Отрывок:
□ □ □ □ □ □ □

Войдем мысленно в аудиторию средневекового университета. Так же как
и в наши дни, ступенчатыми рядами располагаются скамьи, расширяясь кверху
веерообразным амфитеатром и постепенно суживаясь книзу в том месте, где
возвышается массивная дубовая кафедра, за которой стоит читающий лекцию
профессор.
Некоторые студенты напряженно слушают и время от времени чертят что-то
грифелем на небольших навощенных дощечках, другие перешептываются, а иные,
утомившись, дремлют.
Бросается в глаза необычайная пестрота аудитории: разнообразны камзолы,
плащи и береты, среди слушателей семнадцатилетние юноши и начинающие лысеть
осанистые мужчины. Присмотревшись, здесь можно заметить и смуглых сухощавых
испанцев, и сероглазых светловолосых немцев, и подвижных французов, и подтянутых
неторопливых англичан.

□ □ □ □ □ □ □

Сохранённые записи данных:
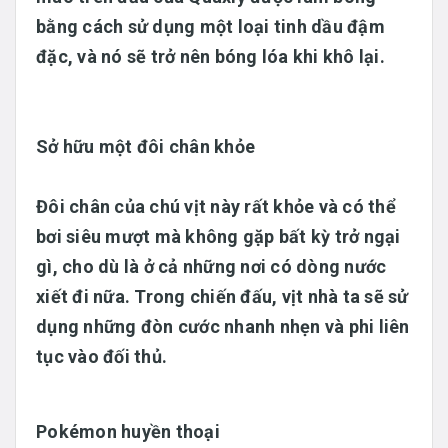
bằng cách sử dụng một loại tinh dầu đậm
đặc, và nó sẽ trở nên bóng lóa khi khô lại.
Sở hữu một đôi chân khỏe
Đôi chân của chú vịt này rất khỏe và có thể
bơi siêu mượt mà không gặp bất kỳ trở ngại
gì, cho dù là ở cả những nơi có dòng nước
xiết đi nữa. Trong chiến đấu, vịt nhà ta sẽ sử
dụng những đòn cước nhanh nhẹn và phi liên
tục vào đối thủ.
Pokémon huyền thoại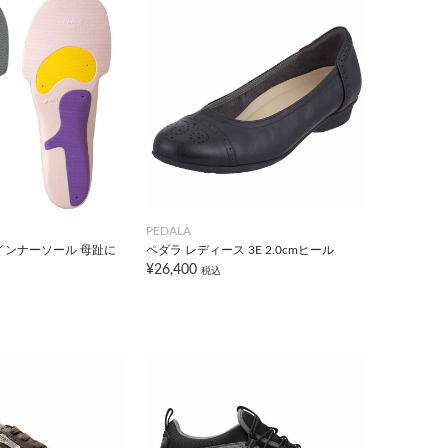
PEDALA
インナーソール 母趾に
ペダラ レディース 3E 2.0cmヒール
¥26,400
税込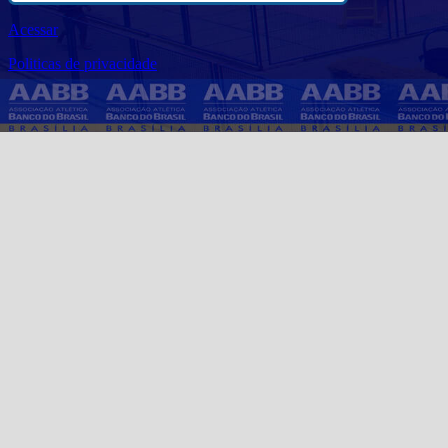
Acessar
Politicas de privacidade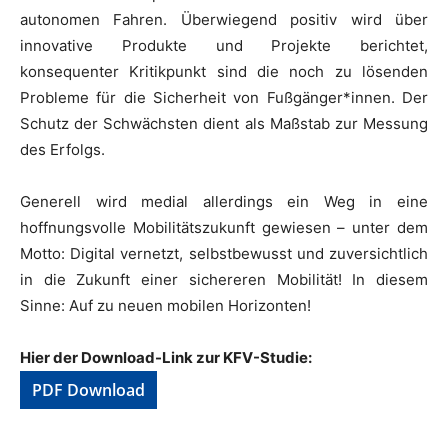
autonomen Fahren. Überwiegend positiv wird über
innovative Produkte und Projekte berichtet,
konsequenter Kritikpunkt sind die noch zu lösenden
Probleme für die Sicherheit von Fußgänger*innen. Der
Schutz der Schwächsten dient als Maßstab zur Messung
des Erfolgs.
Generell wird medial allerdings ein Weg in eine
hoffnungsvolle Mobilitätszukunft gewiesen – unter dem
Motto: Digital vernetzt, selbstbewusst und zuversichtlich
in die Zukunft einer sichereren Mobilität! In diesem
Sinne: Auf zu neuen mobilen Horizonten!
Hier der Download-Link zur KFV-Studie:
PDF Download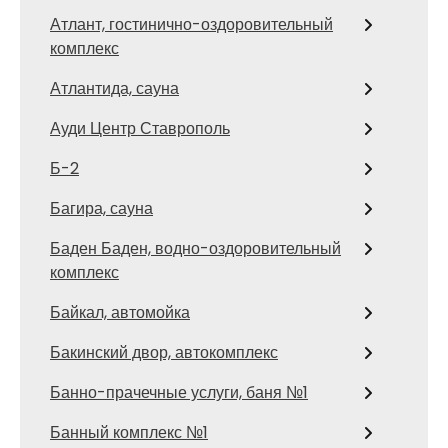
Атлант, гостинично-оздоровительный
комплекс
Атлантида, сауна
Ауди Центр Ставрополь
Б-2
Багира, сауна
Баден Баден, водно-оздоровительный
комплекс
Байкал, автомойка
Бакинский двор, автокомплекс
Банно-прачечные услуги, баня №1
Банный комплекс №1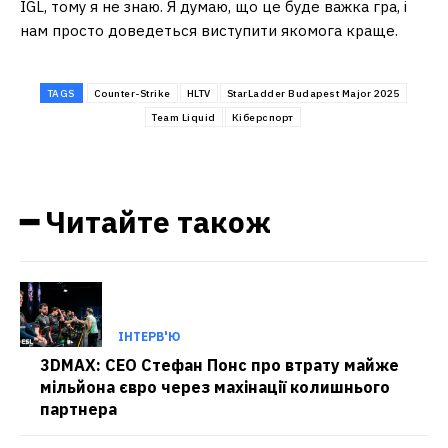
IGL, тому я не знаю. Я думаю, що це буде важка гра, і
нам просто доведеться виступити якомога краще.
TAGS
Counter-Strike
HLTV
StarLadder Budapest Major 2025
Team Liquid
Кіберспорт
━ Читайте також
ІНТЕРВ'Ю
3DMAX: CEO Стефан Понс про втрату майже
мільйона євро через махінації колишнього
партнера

□ □ □ □ □ □ □

Вопросы для ответа:
[A] Объясните, почему, согласно отрывку о средневековом университете, некоторые студенты на лекции дремлют.
[B] На чём некоторые студенты, согласно отрывку о средневековом университете, что-то чертят грифелем?
[C] Повторите дословно часть отрывка о средневековом университете, начиная со слов «Войдем мысленно в» и продолжая до слов «неторопливых англичан.» включительно.

Ответы по заданиям:
[A] Некоторые студенты дремлют, потому что утомились.

[B] На небольших навощенных дощечках.

[C]
Войдем мысленно в аудиторию средневекового университета. Так же как
и в наши дни, ступенчатыми рядами располагаются скамьи, расширяясь кверху
веерообразным амфитеатром и постепенно суживаясь книзу в том месте, где
возвышается массивная дубовая кафедра, за которой стоит читающий лекцию
профессор.
Некоторые студенты напряженно слушают и время от времени чертят что-то
грифелем на небольших навощенных дощечках, другие перешептываются, а иные,
утомившись, дремлют.
Бросается в глаза необычайная пестрота аудитории: разнообразны камзолы,
плащи и береты, среди слушателей семнадцатилетние юноши и начинающие лысеть
осанистые мужчины. Присмотревшись, здесь можно заметить и смуглых сухощавых
испанцев, и сероглазых светловолосых немцев, и подвижных французов, и подтянутых
неторопливых англичан.